Facts about toddlers:
They want to fit in.
They are born with a drive to cooperate.
They have a strong capacity to resist outside influence.
They are quick learners.
Play is their important work.
They are curious and interested in everything.
They imitate what they see and hear.
Traditional misunderstandings about toddlers:
They are difficult and troublesome.
The Terrible Twos is a normal stage.
They need our coercive control.
They respond positively to praise and rewards.
They should learn to obey.
When you reach an understanding of the inborn reaction for resisting outside influences and pressures, you will be on your way to some of the happiest days of your life as you live them with one of nature's most delightful creatures: a human two year old.
When you interact with your toddler as a loving teacher, avoiding pressure and coercion, you will experience the joys of being present at the unfolding of this delightful new little person.
It is essential to always be aware of and keep in mind the power of the brain's Counterwill.* This is an inborn drive beyond your child's control directing him to be his own person and to reject outside influences. Both punishments and rewards draw his attention to "what the adult wants him to do" and expose your agenda thereby stimulating the powerful force of Counterwill.
Your two-year-old entered this world with his own agenda, a design rooted in his unique combination of aptitudes, sensitivities, feelings, needs and potential.
The less interference he is subjected to, the more he can attend to learning about his world and his place in it. This is his important work and conflicts occurring when the adults in his life activate his Counterwill are unnecessary and avoidable obstacles to his progress.
When you consistently demonstrate being on your child's side as an ally in his learning adventure, you will have the privilege of enjoying the companionship of one of the happiest and most fascinating beings on earth.
The strength of your Attachment bond will determine just how much influence you can have on his behavior and on his level of cooperation. The more closely attached he is to you, the more he will look to you for direction. How you give this direction will either strengthen or weaken the bond.
It is important to create an environment in which he can play and explore without constant interference. Harsh orders, insistent demands, angry tones of voice, slapped exploring hands will weaken the bond and at the same time stimulate and intensify his Counterwill.
The Traditional language we have used to control children for hundreds of years combined with punishments, rewards and today's disordered culture make being a parent hard and discouraging work, while making being a child unnecessarily frustrating and stressful.

Recorded information →
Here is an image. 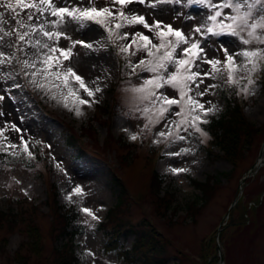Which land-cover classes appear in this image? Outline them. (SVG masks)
<instances>
[{"label": "rangeland", "instance_id": "1", "mask_svg": "<svg viewBox=\"0 0 264 264\" xmlns=\"http://www.w3.org/2000/svg\"><path fill=\"white\" fill-rule=\"evenodd\" d=\"M7 2L0 0V5ZM11 2L15 5V0ZM228 2L146 0L141 4L134 0L122 9L125 13L144 16L150 24L161 21L163 25L181 30L188 43L177 47L174 58H184L182 49L194 42L200 44L203 49L199 54L201 58L196 60L197 67H193L192 71L201 73L199 79L203 83L196 88L189 82L192 91L187 95L203 103L205 109L215 106V111L202 116L207 123L198 124L206 135H201L189 125H181L177 130L176 124L182 117L175 113L181 111L182 105H172L156 122L155 109L159 104L154 106L150 100L143 98L145 94L134 91L143 87L146 79H153L156 75L167 78L175 72L171 64L167 72L161 70L158 74L139 68L133 72L129 63L135 65L141 59L152 58L143 48L137 51L136 44L130 49L135 55L120 51V46L130 43L131 34L136 31L149 36L152 44L159 45L156 29L149 32L139 24L123 27L119 32L128 33L129 40H122L110 36L106 29L92 22H77L65 17L64 22L58 24V18L51 16L50 10L41 15L33 9L21 11L17 8L16 12L20 15L16 16L13 11L0 6V18L4 21L0 23V53L3 54L0 56V97H3L0 99V130L6 129L0 136V149L16 159L0 162V207H4L3 210L9 206L21 210L17 219L10 223H7L9 220H0V264H53L51 247L56 240L59 244L61 238L52 236L54 232L49 230L52 222L55 224L51 218L52 210L55 209L54 215L59 218L58 211L65 208L68 211L73 205L75 209L72 210L77 211L73 223L85 228L83 233L75 234L73 238V248L81 251L78 264H154L150 259V249L158 246L161 256L166 257V262L159 264H264V60L261 56L264 29L257 28L254 36H249L248 33L253 31L251 27L234 24L233 34L226 25L233 23L230 17L236 16L238 10L223 7ZM153 3L155 7L151 6ZM55 4L70 8L95 6L109 7L117 12L121 10V6L114 4L113 0H55ZM216 11H220L221 16L213 21L210 17ZM244 11L239 9V14ZM252 13L259 19L258 8L252 9ZM29 14L33 15L32 21L27 19ZM224 14L227 20H224ZM17 19L37 28L43 25L45 31L61 35L58 40L55 37L49 40L37 31L21 42L14 31L18 28ZM80 23L85 26L80 27ZM197 27L201 29L199 33L194 31ZM208 28H212V32H208ZM259 32H262L260 36ZM136 39L138 44L143 43L138 37ZM168 40L175 43L174 37H168ZM245 40L249 43L245 44ZM36 41L51 47L71 49L69 60L60 58L63 67L59 70L63 72L71 67L90 88L101 89L88 97L69 77V87L78 90L81 98L92 102L90 107L74 102L75 98L69 95L63 78L45 82L42 76L37 75L35 79L38 82L46 83L43 89L33 83L32 73L44 67L39 60L48 52L47 49L33 47ZM76 41H85L92 47H83L79 43L73 46ZM169 50L171 48L161 49L157 55ZM225 51L233 55L240 69L235 73L233 82L228 80L224 67ZM244 51H256L260 55L249 62L241 55ZM118 53L126 59L122 69L118 65ZM55 55L59 56V53ZM205 59L221 61L217 66L220 71H213L210 64L204 63ZM25 61L36 63V68L25 67ZM253 63L255 70H252ZM227 85L234 90L231 95L237 105L236 112L251 128L246 134L248 137L236 138V148L230 152L224 151L223 141L220 143L207 126L208 121L217 118L224 108L218 91L222 88L224 92ZM201 91L204 92L202 97L197 95ZM156 92L157 95L164 94L180 101L178 89L171 85L164 84ZM65 99L72 110L64 107ZM76 107L83 115L75 114ZM145 109L149 111L146 113ZM199 113L200 110H197L193 114ZM149 119L153 123H149ZM187 119L191 121V116ZM13 126L20 131H15ZM170 130L171 135H159ZM132 135H136L137 139H131ZM181 136L184 139L178 138ZM66 139L74 144L68 145ZM9 143L17 147L9 148ZM24 143L27 144V152L24 151ZM80 148L83 152L79 155ZM35 151L44 154L46 151L53 152L58 172L54 169L47 171L43 160L39 165L35 161L34 165H28L29 156ZM260 156L262 160L258 168L250 170L258 164ZM173 169L186 171L174 173ZM112 173L117 174L118 182L130 194L142 195L143 200L137 203L135 196L136 199L132 197L133 202L121 198L119 211L108 217L107 208L117 197L115 187L118 186L110 184ZM158 174L164 182L160 192L169 183L175 190L173 198L169 197L172 205L167 209L160 200L157 201L160 193L150 186L152 176ZM168 174L174 176L170 178ZM211 180L215 182L212 184ZM51 181L56 195L48 196V183ZM196 181H205V187L202 186V190L196 188L192 184ZM77 187L82 189V195L74 192ZM207 189L210 191L207 192ZM19 197L24 199L18 200ZM235 198L238 199V206L234 211L230 209L225 216ZM188 201L197 205L196 210H187ZM243 205V213L250 209V217L242 213L238 215ZM84 208L91 210L96 219L82 211ZM105 214L108 217L106 227L110 228L111 234L108 236L110 244L107 245L106 241H102V231L95 225L98 220L106 218ZM241 216L246 228L239 225ZM136 220L140 237L136 238L133 252L126 257L124 250L130 248L136 236L120 234L127 227L126 221ZM115 221L119 226L113 223ZM218 251L222 253V261L217 260Z\"/></svg>", "mask_w": 264, "mask_h": 264}, {"label": "snow or ice", "instance_id": "2", "mask_svg": "<svg viewBox=\"0 0 264 264\" xmlns=\"http://www.w3.org/2000/svg\"><path fill=\"white\" fill-rule=\"evenodd\" d=\"M135 2L143 4L146 2V0H135ZM172 2L178 3L179 0H172ZM198 2L204 3V0H198ZM113 3L120 5L121 10L117 12L109 7L97 8L95 6L85 8H70L68 6H57L55 4V0H38V2L37 0H31V2H26V0H15V5H13L11 0H8L6 4L0 6L6 7L7 9L13 11L16 16L20 15L19 12H16L17 8H19L21 11H24L25 9H33L36 12H39L41 15H43L46 11L50 10V15L58 18V24H62L65 20V17H68L71 20L77 22L88 21L100 25L108 31V34L110 36H115L117 39L122 40H129L128 33L121 34L119 32V29L123 27L135 26L139 24L142 25L149 32L153 31V29H156V36L160 40L159 45L152 44V41L149 36L144 35L139 31H136L131 34L130 43L120 46V51L122 53H128L129 55H135L136 53L130 52V49L132 48L133 44H136L137 51L143 48L145 51H147V55L152 58L150 60L141 59L135 65L129 63V67H131L133 72H136V70L139 68L142 71H148L154 74H158L161 70L167 72L169 64L175 67V72L171 73L167 78H165L163 75H156L153 79H146L144 81V86L134 89V91L145 94L143 98L150 100L154 106L157 103L159 104V107L155 109L156 122H158L159 119H162L164 117L165 113L169 111L172 105H182L181 111L175 113L176 115L182 117L179 123L176 124L177 130L180 128L181 125H189L191 127H194L197 132L201 133V135H206V133L202 131L198 124L207 123L206 120L202 119V116H207L209 112L215 111V106L209 109H205L203 103H200L194 97L187 95L189 92L192 91V88L189 86V82L191 84H194L196 88H199L200 84L203 83V80L199 79L201 77V73L198 71H192L193 67H197L196 60L201 58L199 54L203 51V49L200 47V44L198 42H194L190 45V47L182 49V55L184 58H174V53L176 52L177 47H179V45L181 44L188 43V39L181 30L173 29L171 25H163L161 21H154L150 24L144 16L138 15L133 12L125 13L122 9L128 4L133 3V0H113ZM151 6L155 7V3H153ZM223 7L235 8L238 10V14L236 16L230 17L233 23L226 25L228 29L232 30L233 34L235 33V29L233 28L234 24L237 26L243 25L245 27H251L253 31L248 33L249 36H254L255 30L257 28L264 29V0H229L228 3L223 5ZM254 8H258L259 19H256L253 16L252 9ZM239 9H245L242 15L239 14ZM220 16L221 12L216 11L215 14L210 17V19L215 21L217 17ZM27 19L28 21H32L33 15L29 14ZM114 21L116 22L113 23ZM0 23H4L2 18H0ZM16 24L18 25V28L14 29V31L17 35L18 40L21 42H24L26 40V37H28L30 34H35L37 31L42 32L43 36L47 37L49 40H52L54 37L58 40L61 35L60 33L45 31L43 25H41L39 28L32 26L31 24L26 23L22 19H17ZM84 26L85 25L83 23H80V27ZM25 28L29 29V31H20L21 29ZM113 29H115L116 31H113ZM164 29H166V31ZM194 31L199 33L201 29L197 27ZM207 31L212 32V28H208ZM10 34L11 33H6V35ZM137 37L141 42H143L142 44L137 43ZM168 37H174L175 43L169 41ZM243 42L245 44L249 43L248 40H245ZM76 43H79L83 47H92L91 44L85 41H76L74 42L73 46H75ZM32 46L37 47L38 49L48 50V52L44 54L39 60V63L42 64L44 67L38 68L35 72L32 73L33 83L36 84L37 87L43 89L46 87V81H49L50 79L60 80L61 78H63L62 82L65 87H68L69 95L75 98L74 102L78 105H88L90 107L92 102L81 98L78 90L69 87V77L73 78L74 81L79 84V88L83 89L84 93H86L88 97L94 96L95 93L100 92L101 89L99 87H96L94 90L90 88L86 84L84 78L81 75L77 74L76 71L71 67L67 68L63 72L59 70L63 67L60 58L62 57L63 60H69L72 57L71 49L51 47L49 44L43 43L41 41H36ZM168 48H171V50L165 51L162 55H157V53H159L161 49ZM56 53H59V56L55 55ZM225 55L226 60L224 61V67L228 72V80L230 82H233L235 80V73L240 69L236 65L233 55H229L227 51H225ZM241 55L249 62H252L253 58L259 56L260 53L256 51H244ZM0 56H3V54L0 53ZM24 63L25 67L36 68V63L30 64L28 61H25ZM204 63L210 64L213 68V71H220L217 66L220 65L222 62L219 60L205 59ZM53 68H56L57 70L52 71ZM252 70H255L254 63ZM37 75L42 76L43 81L45 82H38L35 79ZM204 75H207V73H205ZM198 79L199 82H197ZM251 82V79H249V83ZM164 84L171 85L172 87L178 89L180 94V101L169 98L167 95L164 94L157 95L156 90L163 87ZM244 91L247 92V88H245ZM186 95L187 100L185 101ZM197 95L202 97L204 95V92L201 91L197 93ZM153 97L155 98L154 100L152 99ZM53 98L55 99V97ZM0 99H3V97H0ZM165 105H167L168 107H165ZM188 106L191 107L188 108ZM64 107L69 108V110H72L69 107V104L67 103L66 99L64 102ZM197 110H200V113L193 114L196 113ZM144 111L147 113L149 109H145ZM75 114L77 116L83 115L79 107L75 108ZM189 115L191 116V121L187 119V116ZM149 123H153V121L149 119ZM13 128L17 132L20 131V129L16 128L15 126H13ZM5 130L6 129L0 130V136L3 135V131ZM184 130L187 131V128H185ZM171 134V130L167 134L163 131L159 133L161 137H166V135ZM178 138L184 139V137L182 136ZM5 139L7 138L5 137ZM21 139L23 140V138ZM131 139L135 140L137 139V136L132 135ZM7 147L15 148L17 147V145L9 143ZM24 151H28L26 143H24ZM172 171L174 173H179L181 171L186 170L173 169ZM74 192L80 195L83 194L82 189L79 187L75 188ZM82 211L92 216L93 219H96L95 215L91 212V210L84 208L82 209Z\"/></svg>", "mask_w": 264, "mask_h": 264}, {"label": "trees", "instance_id": "3", "mask_svg": "<svg viewBox=\"0 0 264 264\" xmlns=\"http://www.w3.org/2000/svg\"><path fill=\"white\" fill-rule=\"evenodd\" d=\"M263 83V90H264V80L262 81ZM230 86L227 85L226 87V90L223 92L222 91V88H220V90L218 91V94L222 96V102H223V106L224 108L222 109V111L220 112L219 116L217 118H215L214 120L212 121H208V128L211 132L212 135H216L219 140H220V143L223 141L224 143V151L225 152H230V151H233L236 147H235V140L238 136L240 137H248L246 134L248 132V130H250V126H248V122L245 123V121H243L241 119V117L239 116V114L236 112V103H234L232 101L233 97L231 95V93L233 94L234 93V90L229 88ZM221 91V92H220ZM206 124V123H205ZM2 154L0 153V159L4 160L2 158ZM113 177V180L112 182H116L117 184H119V182L117 181V179ZM153 178V177H152ZM151 183H153V185L155 186L156 184H158V180L156 181L155 177L153 178V181H151ZM205 185V184H204ZM200 183V189L202 190V186H204ZM211 186V185H209ZM205 187V186H204ZM207 192H209L210 190H206ZM165 200V201H164ZM164 201V202H163ZM160 202L163 203L164 207H168L170 205V198H161L160 199ZM120 204V202H118V205ZM239 203H237L236 205H234V207H232V211H234V209H236V207L238 206ZM245 206L243 205L242 206V210L240 209V211L238 212V215H241L244 214V215H248V217H250V209H248V212H245L243 213L245 210H244ZM189 209L191 211L192 210H196L195 207H193V205L191 204L189 206ZM12 214V213H10ZM10 214H4V211H1L0 210V220L1 219H6V216L5 215H10ZM59 215H61L60 213H58ZM110 214H111V211H110ZM64 220H68V221H64L62 219L61 222H63V226H62V231H60V235H66L67 239L66 241H64V244H61V247L60 249L58 250L57 249V252H55V256H54V259L57 261L55 262L56 264H74L73 262H75L76 258H74L71 254V250H69L68 248H66L65 246L67 247H70L71 244H70V241H71V238H72V230H69L67 228H65L66 225H71V222H69L70 220H72V218H69V216L67 217V215H63L61 216ZM241 222L239 223V225L245 227L243 224L245 222V220L243 219V217L241 216ZM72 226V225H71ZM73 227V226H72ZM70 228V226H69ZM246 228V227H245ZM127 231V230H126ZM128 231L131 232L130 228L128 229ZM142 238L144 237L143 235H141ZM150 252L152 253V259L155 260L156 262L159 263V261H164L166 257H163L161 256V252H160V246L158 247H155V248H152L150 249ZM159 255V256H158ZM155 256H158V257H155Z\"/></svg>", "mask_w": 264, "mask_h": 264}, {"label": "water", "instance_id": "4", "mask_svg": "<svg viewBox=\"0 0 264 264\" xmlns=\"http://www.w3.org/2000/svg\"><path fill=\"white\" fill-rule=\"evenodd\" d=\"M219 260L221 261V257L219 258Z\"/></svg>", "mask_w": 264, "mask_h": 264}]
</instances>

What is asked →
1. Reproduce the stretch of the toddler text from "They are curious" through "our coercive control.".
2. According to the toddler text, why do both punishments and rewards work against cooperation? Answer in one to three sentences.
The material has no connection to the toddler text.

Task responses →
1.
They are curious and interested in everything.
They imitate what they see and hear.
Traditional misunderstandings about toddlers:
They are difficult and troublesome.
The Terrible Twos is a normal stage.
They need our coercive control.

2. Punishments and rewards both draw the child's attention to what the adult wants him to do and expose the adult's agenda. This stimulates Counterwill, an inborn drive beyond the child's control that directs him to be his own person and to reject outside influences.